_AUSGANGSTEXT_
******

Die letzten Cockpits für die Formel-1-Saison 2017 sind vergeben: Pascal Wehrlein geht vom insolventen Manor-Rennstall zu Sauber, Felipe Massa hängt noch ein Jahr bei Williams dran und macht damit den Weg frei für den Wechsel von Valtteri Bottas. Der Finne ersetzt Weltmeister Nico Rosberg bei Mercedes. Der Deal bringt mit einer Ausnahme nur Verlierer. Ein Kommentar von SPOX-Redakteur Alexander Maack.
Die Spatzen pfiffen es seit Wochen von den Dächern: Valtteri Bottas übernimmt das durch den überraschenden Rücktritt von Weltmeister Nico Rosberg freigewordene Mercedes-Cockpit und wird Teamkollege von Lewis Hamilton. Auf den ersten Blick ist Motorsportdirektor Toto Wolff damit ein Coup gelungen, hat er doch einen der mutmaßlich talentiertesten Formel-1-Fahrer verpflichtet. Doch die Schattenseiten überwiegen.
Drei Denkmodelle gab es, hatte Wolff noch im Dezember der Gazzetta dello Sport erklärt:
- einen Nummer-2-Fahrer verpflichten wie es Massa zu Schumis Zeiten bei Ferrari war
- einen Starpiloten wie Sebastian Vettel oder Fernando Alonso ins Team holen
- einen der Mercedes-Junioren Pascal Wehrlein oder Esteban Ocon befördern.
"Was würden Ferrari oder McLaren im Dezember ohne Vettel oder Alonso tun?", sagte Wolff noch im Dezember: "Oder Williams ohne Bottas?"

******

_AUFGABEN_
A. Wie lässt sich der Kommentar zur Cockpitvergabe für die Formel-1-Saison 2017 in zwei Sätzen zusammenfassen?
B. Schreibe den Kommentar zur Cockpitvergabe für die Formel-1-Saison 2017 im Anschluss an Wolffs Frage nach Williams ohne Bottas weiter.
Die anschließenden Daten stammen aus einer anderen Quelle.

Datensätze
******

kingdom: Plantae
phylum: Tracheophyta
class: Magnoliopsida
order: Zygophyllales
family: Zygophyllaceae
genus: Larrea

******

_LÖSUNGEN_
A. Für die Formel-1-Saison 2017 wechselt Pascal Wehrlein vom insolventen Manor-Rennstall zu Sauber, Felipe Massa bleibt ein weiteres Jahr bei Williams, und Valtteri Bottas ersetzt Weltmeister Nico Rosberg bei Mercedes. Der Kommentar sieht in dem Deal trotz Bottas' mutmaßlichem Talent überwiegend Schattenseiten und erinnert an drei Denkmodelle, die Toto Wolff im Dezember genannt hatte: einen Nummer-2-Fahrer verpflichten, einen Starpiloten holen oder einen Mercedes-Junior befördern.

B.
Williams bestätigt: Bottas zu Mercedes
Die Antwort ist einfach: Williams hat Felipe Massa überredet noch ein Jahr in der Formel 1 dranzuhängen. Dabei hatte der Brasilianer sich mit Ende der Saison 2016 in den Ruhestand verabschiedet, weil "es der richtige Zeitpunkt" sei.
Routinier mit besonderer Aufgabe
Nun soll der Routinier als Ausbildungshilfe für Lance Stroll dienen, dessen Vater Millionen in das Privatteam pumpt. Familienmensch Massa als Betreuer für einen Rookie? Keine schlechte Wahl. Doch größtmögliches Streben nach sportlichem Erfolg bringt Williams damit keinesfalls zum Ausdruck. Der Nummer-1-Pilot geht zum eigenen Motorenpartner, während der alternde Brasilianer seinen Vorruhestand verschiebt. Seine Bestform hat Massa schon seit Jahren nicht mehr erreicht.
Nur für Bottas ist der Wechsel scheinbar eine Chance. Er kann sich in einem Spitzenteam gegen Lewis Hamilton beweisen. Seinen künftigen Teamchef kennt er bestens, Wolff war sein Manager und Anteilseigner bei Williams, als der Finne dort in die Formel 1 kam. Und doch steht ein Fragezeichen hinter seinem Wechsel. Denn Bottas ist kein Starpilot vom Schlag Vettel oder Alonso. Er ist die klare Nummer 2 hinter Lewis Hamilton.
Letztlich hat Wolff sich zur konservativsten Möglichkeit durchgerungen. Abgesehen von Kimi Räikkönen und Daniil Kvyat hätten sich alle Piloten bei ihm gemeldet, betonte Wolff bei der Gazzetta, "auch Pastor Maldonado."
Wehrlein bleibt auf der Strecke
Auf der Strecke bleibt dabei Pascal Wehrlein. Nach einer Saison beim Hinterbänklerteam Manor muss er nun zum anderen Hinterbänklerrennstall Sauber.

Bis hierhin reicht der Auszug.